Whether you call the Northeastern United States home or are just active on social media, you probably know about smog. Cities such as New York, Philadelphia and Baltimore are currently filled with thick smoke, a sepia byproduct of the rampant wildfires currently affecting Canada. For residents, the affected air quality (measured as of Wednesday .5 times the World Health Organization air quality guidance) is causing Stressful situations – including some severe headaches.
“If you are experiencing stress, especially new stress from the air quality where you live, any new headaches are likely to be caused by stress
and inhaling smoke from wildfires,” said Doug Laher, chief operating officer of the American Association for Respiratory Care (AARC), pointing to increased heart rate and increased blood pressure that team up to increase the likelihood of headaches. Indoor air quality expert Michael Rubino added: “Current levels of smoke and unprecedented levels of airborne particulate matter are toxic and can make even the healthiest people sick.” Exposure to poor air quality can lead to sinus inflammation and Oxidative stress, both of which can lead to headaches.
Air quality levels are largely determined by the presence of PM, or particulate matter, airborne particles small enough to be inhaled, bypass our body’s self-defense mechanisms, and enter our bloodstream. According to the EPA, these particles are classified as PM, particles with a diameter of about microns or smaller, and PM2. 5. Fine particles with a diameter of about 2.5 microns or less. Combined with the chemicals in wildfire smoke (such as aldehydes, acid gases, sulfur dioxide, nitrogen oxides, carbon monoxide, etc.), symptoms such as coughing, scratchy throat, shortness of breath, and headaches become a natural response.

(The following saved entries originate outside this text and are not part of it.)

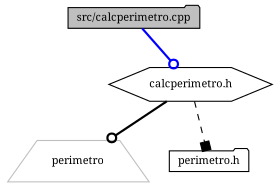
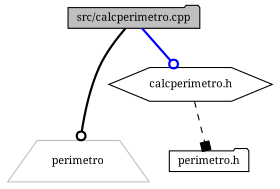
  digraph {
    fontname="Noto Serif"
    node [color=black fillcolor=white fontname="Noto Serif" fontsize=10 shape=folder style=filled]
    edge [arrowhead=odot color=black fontname="Noto Serif" fontsize=10 labelfontname=Helvetica labelfontsize=10 style=bold]
    n1 [fillcolor=grey75 fontcolor=black height=0.2 label="src/calcperimetro.cpp" width=0.4]
    n2 [color=grey75 height=0.2 label=perimetro shape=trapezium width=0.4]
    n3 [height=0.2 label="calcperimetro.h" shape=hexagon width=0.4]
    n4 [height=0.2 label="perimetro.h" width=0.4]
-   n3 -> n2
+   n1 -> n2
    n1 -> n3 [color=blue]
    n3 -> n4 [arrowhead=box style=dashed]
  }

So what do we do about it? “Staying indoors is the best way to help protect our system from smoke pollution from wildfires and an AQI higher than 150,” Rubino said. “Wear an N14 mask when going out for any reason to minimize exposure to airborne particles.” Carrying medication or inhalers is for those with respiratory illnesses As an essential next step, wearing long-sleeved clothing (as temperatures permit) can help limit skin-to-skin contact.